AKA: The ‘Monty’, Toggle Coat
How to say it: as it looks
- 3 or 4 toggles – traditionally wooden or horn
- 2 large patch pockets on front
- buttonable neck strap
- double layered shoulders
…of the style: The Duffle coat was designed by John Partridge, who was a British designer and seller of outdoor wear, in 1887, although it was a shorter, roomier style of jacket than the Duffle coat we know today. In the 1890s the British Navy commissioned the duffle coat for their troops. The duffle went on to become a staple of naval uniforms and was worn throughout WWI and WWII.
It was during WWII that the Duffle really gained popularity, helped by Field Marshall Montgomery (a famous British officer) who wore it throughout his successful campaigns as a way of identifying himself to his troops.

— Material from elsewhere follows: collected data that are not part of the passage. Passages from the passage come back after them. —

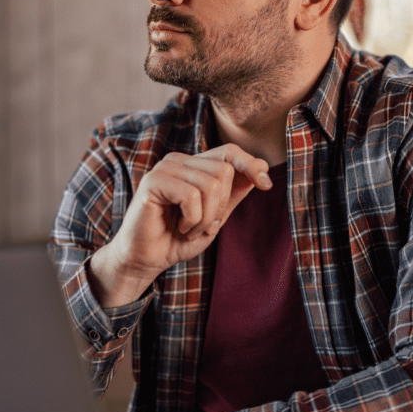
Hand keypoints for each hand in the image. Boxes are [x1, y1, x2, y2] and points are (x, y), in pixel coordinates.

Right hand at [90, 143, 272, 307]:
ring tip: (189, 229)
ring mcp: (165, 168)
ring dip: (205, 217)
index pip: (228, 152)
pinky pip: (191, 196)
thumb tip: (261, 170)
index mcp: (193, 165)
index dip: (250, 164)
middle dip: (221, 205)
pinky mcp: (153, 181)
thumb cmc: (177, 239)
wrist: (146, 260)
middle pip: (224, 169)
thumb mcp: (214, 217)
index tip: (266, 184)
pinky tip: (179, 227)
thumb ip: (233, 194)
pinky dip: (192, 219)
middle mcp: (179, 161)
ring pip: (210, 184)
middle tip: (203, 225)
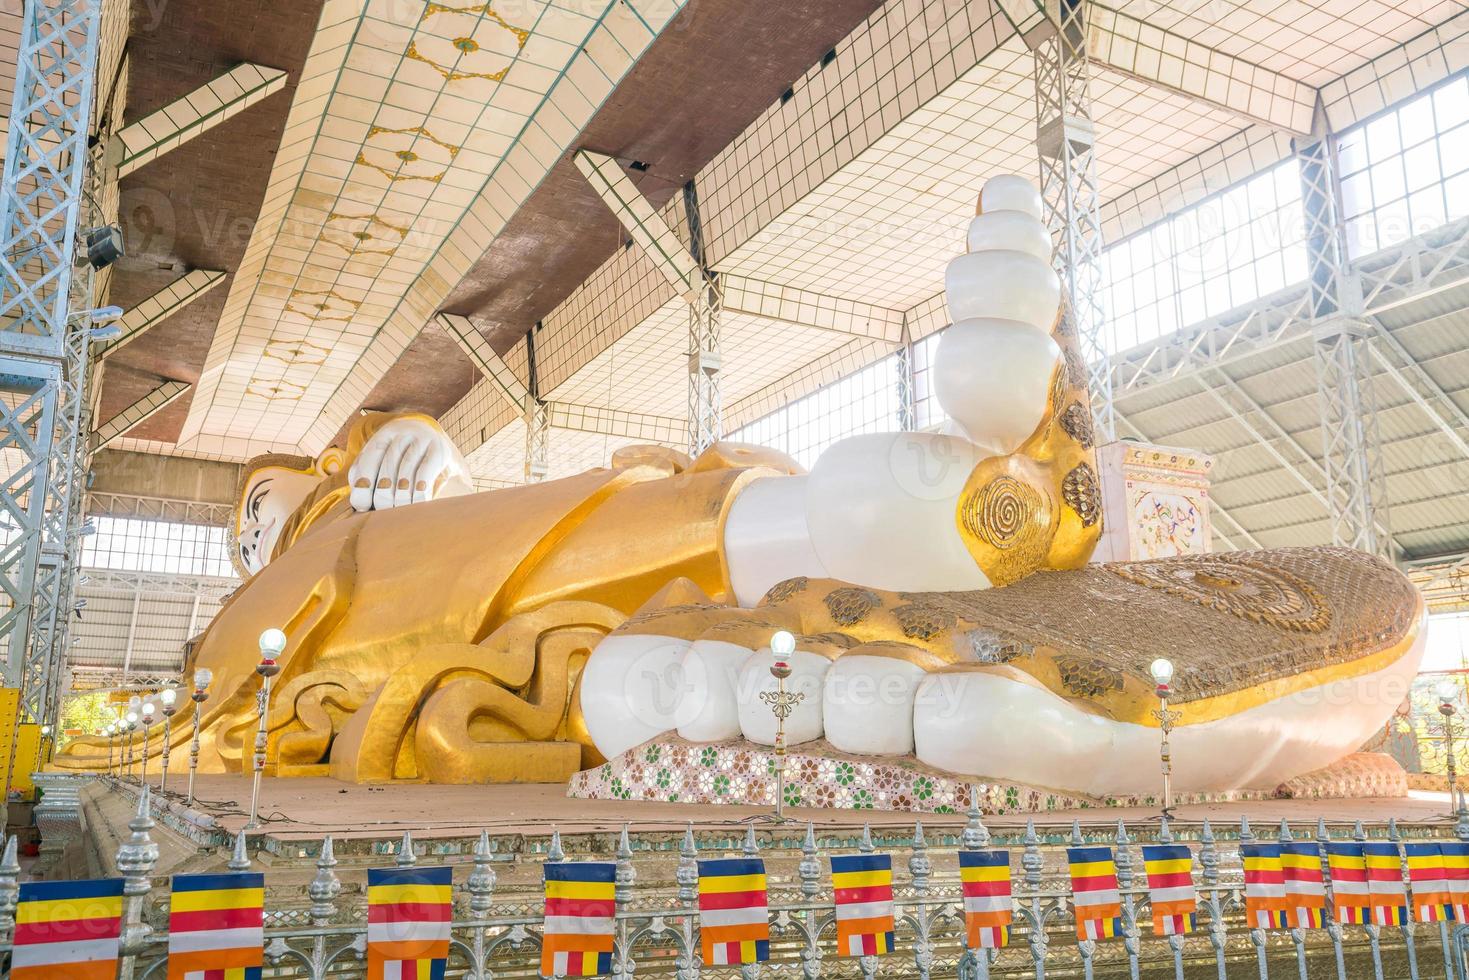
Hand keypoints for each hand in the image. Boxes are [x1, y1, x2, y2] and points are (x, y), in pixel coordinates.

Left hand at [347, 416, 470, 512]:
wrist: (441, 446)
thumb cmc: (407, 462)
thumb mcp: (385, 462)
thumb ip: (366, 475)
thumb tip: (357, 503)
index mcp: (384, 434)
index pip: (369, 459)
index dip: (363, 484)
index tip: (363, 506)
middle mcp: (404, 432)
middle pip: (388, 465)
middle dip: (383, 493)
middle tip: (383, 512)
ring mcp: (424, 438)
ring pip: (407, 471)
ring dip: (401, 497)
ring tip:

Once the war was over Army surplus stores sold the excess Duffle coats to the public and they became popular with artists, students and intellectuals. In the 1950s the British company Gloverall bought surplus Duffle coats and in 1954 started manufacturing their own, fashion, Duffle coat with leather fastenings, horn toggles and a checkered lining. Pretty much all modern duffle coats are based in some way on this Gloverall coat.
…of the name: It is thought that the Duffle coat is named for the fabric it was rumoured to be originally made from – duffel, which is a rough woollen fabric made in Duffel, Antwerp. Whether or not the coat was ever actually made from duffel is unsure, but this seems to be the best story behind the origin of the name.
In the UK the Duffle is also sometimes known as the ‘Monty’ which comes from Field Marshall Montgomery’s and efforts in his Duffle coat in WWII.
21st Century Duffle Coats
Now days the Duffle Coat is made from all sorts of fabrics in all sorts of colours, and while the hood and patch pockets come and go, the iconic toggle closures will always remain.